The lawsuit says ChatGPT “recites Times content verbatim.”
The New York Times is suing OpenAI and Microsoft for copyright infringement, claiming the two companies built their AI models by “copying and using millions” of the publication’s articles and now “directly compete” with its content as a result.
As outlined in the lawsuit, the Times alleges OpenAI and Microsoft’s large language models (LLMs), which power ChatGPT and Copilot, “can generate output that recites Times content verbatim, closely summarizes it, and mimics its expressive style.” This “undermine[s] and damage[s]” the Times’ relationship with readers, the outlet alleges, while also depriving it of “subscription, licensing, advertising, and affiliate revenue.”
The complaint also argues that these AI models “threaten high-quality journalism” by hurting the ability of news outlets to protect and monetize content. “Through Microsoft’s Bing Chat (recently rebranded as “Copilot”) and OpenAI’s ChatGPT, Defendants seek to free-ride on The Times’s massive investment in its journalism by using it to build substitutive products without permission or payment,” the lawsuit states.
The trained model includes vast swathes of copyrighted material. It's the rights holders who get to decide whether someone can use it.
Just because it makes it inconvenient or harder for someone to train an AI model does not justify wholesale stealing.
A lot of models are even trained on large numbers of pirated material like books downloaded from pirate sites etc. I guarantee you OpenAI and others didn't even buy a lot of the material they use to train the AI models on.
I guarantee you OpenAI and others didn't even buy a lot of the material they use to train the AI models on.
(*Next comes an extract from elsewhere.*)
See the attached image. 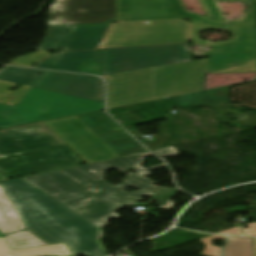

My hunch is that if they did actually buy or properly license that material, they would have been bankrupt before the first version of ChatGPT came online. And if that's true, then OpenAI owes it's entire existence to it's piracy.
No it doesn't, the training data isn't inside the LLM.
So firstly, even if those claims are true, you sue the wrong business, you would need to sue the training data maker. They however are usually protected by laws for science, because they are "non profit research"
Therefore this is completely ridiculous.
Btw, A the copyright part is only a thing if its a significant portion of the thing... Wich it clearly isn't in this case (its below 1% of it) making it even more ridiculous.
Also, if you can get the information on the internet, you are again suing the wrong place, you should be after the provider, not the automatic data grabbing system... As they can and will argue that they cant control what their algorithm crawler takes. There is a way to mark content as "dont use" for Mashines, but most people don't do that and will lose in court because they don't understand it...
Lastly, the training wouldn't be harder, the problem is the gathering of data. You can't manually look through all of it and its idiotic to think that its reasonable to demand such a thing.
To be fair some of the chat bots are effectively just that. They have "scrapped" their data models and outputing it in a way that seems like you are having a conversation with the "bot".